Chromatin immunoprecipitation (ChIP) analysis was performed using the EZ-ChIP kit according to the manufacturer’s instructions (Millipore) as described previously (Li et al., 2013 (link); Meeran et al., 2010 (link), 2012 (link)). The ChIP-validated anti-acetyl-histone H3 (AcH3), anti-acetyl-histone H4 (AcH4), anti-acetyl-histone H3K9 (AcH3K9), anti-trimethyl-histone H3K9 (H3K9me3), anti-trimethyl-histone H3K27 (H3K27me3) (Millipore) and anti-MeCP2 (Abcam, Cambridge, MA) antibodies were used at 5 μg/mL dilutions. Input DNA was used as an internal control and no specific antibody IgG control was used to check ChIP efficiency. ChIP-purified DNA was quantified by using real-time PCR using primers spanning the CpG-rich region of the distal promoter regions of p21^CIP1/WAF1 and KLOTHO. PCR amplification was performed in a Light Cycler (Roche) using SsoFast EvaGreen Supermix detection system (Bio-Rad). The sequences of primers with their respective annealing temperature (T_A) are given in Supplementary Table S3. Real-time PCR amplification was performed for 30 s at 94 °C followed by 45 cycles (5 s at 94 °C; 20 s at T_A °C; 30 s at 72 °C).

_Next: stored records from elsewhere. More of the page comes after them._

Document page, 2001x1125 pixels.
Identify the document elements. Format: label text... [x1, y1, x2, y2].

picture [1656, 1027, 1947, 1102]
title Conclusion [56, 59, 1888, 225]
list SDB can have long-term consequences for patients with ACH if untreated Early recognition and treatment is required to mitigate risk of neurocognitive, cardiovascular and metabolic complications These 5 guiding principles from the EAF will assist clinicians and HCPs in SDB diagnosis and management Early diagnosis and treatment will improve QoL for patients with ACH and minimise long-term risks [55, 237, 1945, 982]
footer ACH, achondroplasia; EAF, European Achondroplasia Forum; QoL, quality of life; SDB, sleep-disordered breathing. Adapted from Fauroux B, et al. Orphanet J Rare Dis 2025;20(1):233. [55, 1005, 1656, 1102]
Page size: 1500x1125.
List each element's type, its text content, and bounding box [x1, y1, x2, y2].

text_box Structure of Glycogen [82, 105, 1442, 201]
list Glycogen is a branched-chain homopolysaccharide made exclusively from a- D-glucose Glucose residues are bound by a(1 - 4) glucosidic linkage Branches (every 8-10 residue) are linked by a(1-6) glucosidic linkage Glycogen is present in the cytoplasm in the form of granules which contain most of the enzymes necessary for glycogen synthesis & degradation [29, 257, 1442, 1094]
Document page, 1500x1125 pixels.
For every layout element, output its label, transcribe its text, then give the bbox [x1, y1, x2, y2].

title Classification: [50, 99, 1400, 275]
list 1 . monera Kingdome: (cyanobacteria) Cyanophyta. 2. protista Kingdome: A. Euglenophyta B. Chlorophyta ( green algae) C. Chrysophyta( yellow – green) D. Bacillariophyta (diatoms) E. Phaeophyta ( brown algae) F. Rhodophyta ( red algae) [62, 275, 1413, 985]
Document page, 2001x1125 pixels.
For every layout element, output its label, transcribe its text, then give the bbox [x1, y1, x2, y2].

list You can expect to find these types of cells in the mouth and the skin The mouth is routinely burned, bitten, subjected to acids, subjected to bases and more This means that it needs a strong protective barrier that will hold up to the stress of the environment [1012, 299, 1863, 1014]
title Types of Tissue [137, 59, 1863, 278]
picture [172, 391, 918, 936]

Human breast cancer MDA-MB-231 and MDA-MB-453 cells were treated with either GTPs or SFN or the combinations of both at the indicated concentrations for 12, 24, 48 and 72 h. Total RNA was extracted at approximately 70–80% confluence using the Trizol–RNA isolation protocol according to the manufacturer’s instructions (Invitrogen, Carlsbad, CA). Two micrograms of RNA was reverse-transcribed into cDNA using the iScript cDNA synthesis kit (Bio-Rad, Hercules, CA). Real-time quantitative PCR was carried out in a lightcycler-480 thermocycler (Roche, Germany) using SsoFast EvaGreen Supermix detection system (Bio-Rad). The primers specific for p21^CIP1/WAF1, KLOTHO and glyceraldehydes-3-phosphate dehydrogenase (GAPDH) were obtained from Sigma-Aldrich. The sequences of primers with their respective annealing temperatures (T_A) are given in Supplementary Table S1. The reaction conditions were 30 s at 94 °C followed by 45 cycles (5 s at 94 °C; 20 s at T_A °C; 30 s at 72 °C) and extension at 72 °C for 2 min. The relative levels of mRNA expression were calculated using the cycle threshold (C_t) method: 2^−ΔΔCt = 2^{{ΔCt (treated samples)−ΔCt (untreated control)}}, where ΔC_t = C_t (Gene of interest) − C_t (GAPDH).